Imagine casting a "speed ×100" spell on a dumb person. Would that make them a smart person? No.
On the other hand, if we would cast a "speed ×2" spell on a smart person, it would appear to make them smarter. They would be able to solve difficult problems in half the time, right?
So... there seems to be some connection, but also a difference. Speed can make you more productive, and productivity is a signal of intelligence. But if you make systematic mistakes in thinking, you will only be making them faster.
Smart people in the technology world no long believe they can think their way to success.
Because they already are thinking. If you are already thinking at near 100% of your capacity, telling you "think more" is not going to help. The right advice in that situation could be "instead of thinking without experimenting, try thinking and experimenting". But one should give that advice only to people who are already thinking.

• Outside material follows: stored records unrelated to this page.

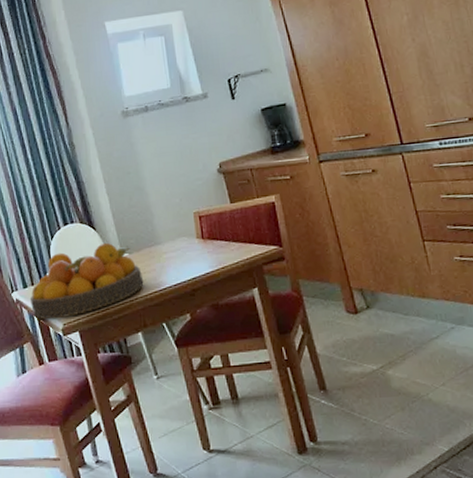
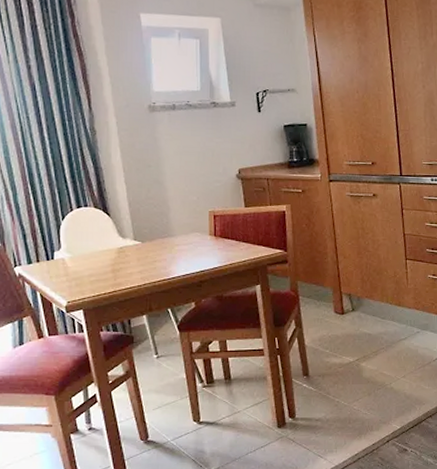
fruit bowl: present [29,243,144,320] -> none [33,230,154,297]

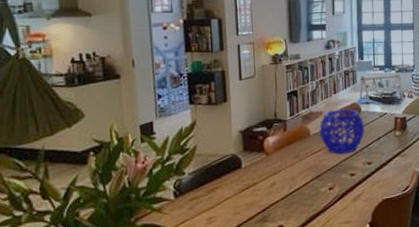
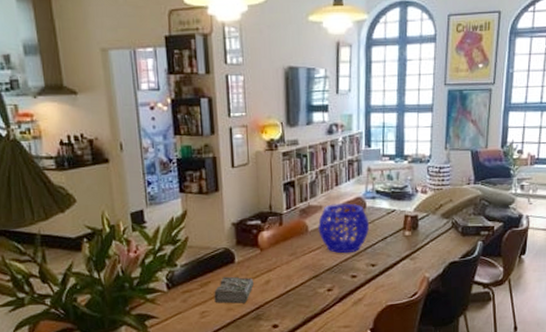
diary: none [221,181,261,208] -> present [214,276,255,304]

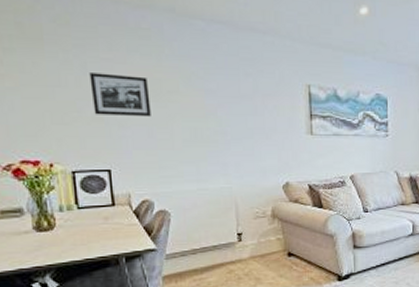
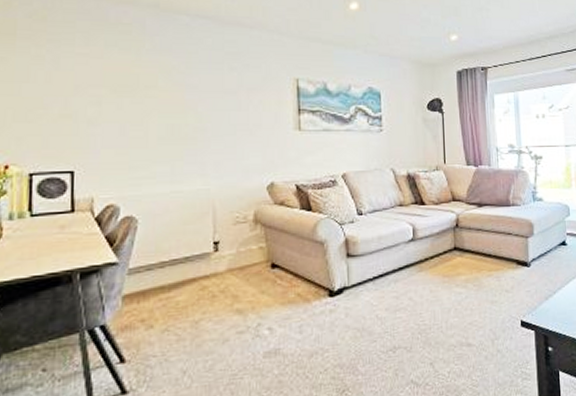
picture frame: present [89,73,151,117] -> none [61,68,125,114]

The Law of the Minimum seems metaphorically relevant. "Growth is controlled not by the total amount of resources available, but by the scarcest resource."
Intelligence, speed, time, energy, charisma, money, able-bodiedness, a like-minded community, etc.: any of these may be someone's limiting factor.
From Scott Adams Blog
The article really is about speeding up government, but the key point is speed as a component of smart:
This shifts the focus from the ability to grasp and think through very complex topics (includes good working memory and memory recall in general) to the ability new topics quickly (includes quick learning and unlearning, creativity).
This also changes the type of grit needed. The grit to push through a long topic versus the grit try lots of new things and to learn from failures.